Flat file delimiter "||"

What product/components do you use and which version/fix level?

Hi,
We are on WM 10.3, we want to treat a flat file in the fields are separated with “||” two pipes, example : ORDER||1001||Laptop||5||MC Computers||9923222131

But we can’t create a dictionary for this type of delimiter, have you any idea how to resolve this please ?
Regards,

Are you using a free trial or a product with a customer license?

What are trying to achieve? Please describe in detail.

Do you get any error messages? Please provide a full error message screenshot and log file.

Review Chapter 1 in this guide on page 9 (link), which explains the purpose of a Schema vs Dictionary.

I haven’t encountered/tested a 2-character separator. Did you try adding || as the field delimiter in the Schema or as an input parameter to the pub.flatFile:convertToValues service that you invoke for parsing? I think that should work.

Workaround - If it doesn’t, then you can use pub.string:replace to replace || with a different delimiter (such as ~) and then parse the file. This is a terrible workaround, so I don’t recommend this, but I was forced to use this once.

KM

Using a multi-character field delimiter is unusual. What it prompting the use of this?

1 Like

Hi Kasi,
Thanks for your response.
Yes I tried to add || but it generated an error “please specify a single character”.
I through of the replace service but it won’t be clean.
Yassine

Hi Reamon,

It’s the message format expected by the third-party application, a string message with fields separated by ||.
Regards,
Yassine

Update - I fully support Rob’s response, below; ask why, before how.

The only other way I can think of, is to set | (single pipe) as the delimiter and then validate/ignore/remove the blank/null fields.

Note - I can’t recall if there was an option to treat consecutive delimiters as one (never mind, this was on Excel)

KM

1 Like

Do they offer rationale for using a multi-character delimiter? Can they use a single char?

It can be useful do understand why this is being used so that alternatives might be explored. The rationale likely is “the ‘||’ is used as it is not expected to ever exist in data values” but there are other ways to address that, such as using a different single-char field delimiter that also is not expected to be in data values. Before implementing a workaround might be useful to understand what is behind the use of that delimiter.

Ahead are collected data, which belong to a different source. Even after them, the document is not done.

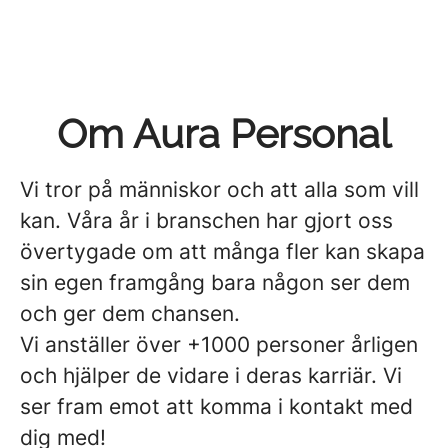
Om Aura Personal
Vi tror på människor och att alla som vill
kan. Våra år i branschen har gjort oss
övertygade om att många fler kan skapa
sin egen framgång bara någon ser dem
och ger dem chansen.
Vi anställer över +1000 personer årligen
och hjälper de vidare i deras karriär. Vi
ser fram emot att komma i kontakt med
dig med!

Edit: It is advisable to avoid and and all “pre-” or “post-processing” activities in an attempt to coerce the format and account for variations. Strive to keep it simple. Of course, you’ll be limited by what the target system can do. RFC 4180 - Common Format and MIME Type for Comma-Separated Values (CSV) Files is a great reference for how to structure delimited files and support all data values.

1 Like

Hi,
Thanks guys for your feedback.
Unfortunately, the target application does not want to change their double pipe format as it is a big impact for them and they expect an output format as follows : FR||AS||1||LIX||110||1||2021-11-01T08:43:28||3090602017600||0||890||123456789
I think the way to do it, it’s to replace a double pipe with a single pipe and do the processing.
Yassine

Yep, that’ll do the trick.

This could go sideways if you’re dealing with heavy volumes coupled with large files, so be sure to follow the usual guidelines -

  1. Use the “Scope” property to limit the pipeline replications/handoffs of the file content (transformers are another option, but use what suits your design best) to child services
  2. Explicitly cleanup obsolete variables at appropriate places throughout the flow, and not just at the end
  3. If you are dealing with large files, then follow large-file handling principles, test for performance and benchmark the throughputs
  4. Gauge and make necessary resource (cores, heap) adjustments, based on #3

KM

1 Like

Thank you so much for these tips.

How will you handle the case where | is in the data?

Another possibility, though a bit ugly, is to define dummy fields in the FF schema that never have data in them. This will cause the FF generation to create empty fields – resulting in || between each “real” field.

Ugly. But perhaps more acceptable than a replace ‘|’ with “||” that could go astray depending upon data content.

I’d be interested in learning more about what that impact might be. Delimiters should be changeable without much fanfare. We’re back to wondering why they did this in the first place.

This topic was automatically closed 90 days after the last reply. New replies are no longer allowed.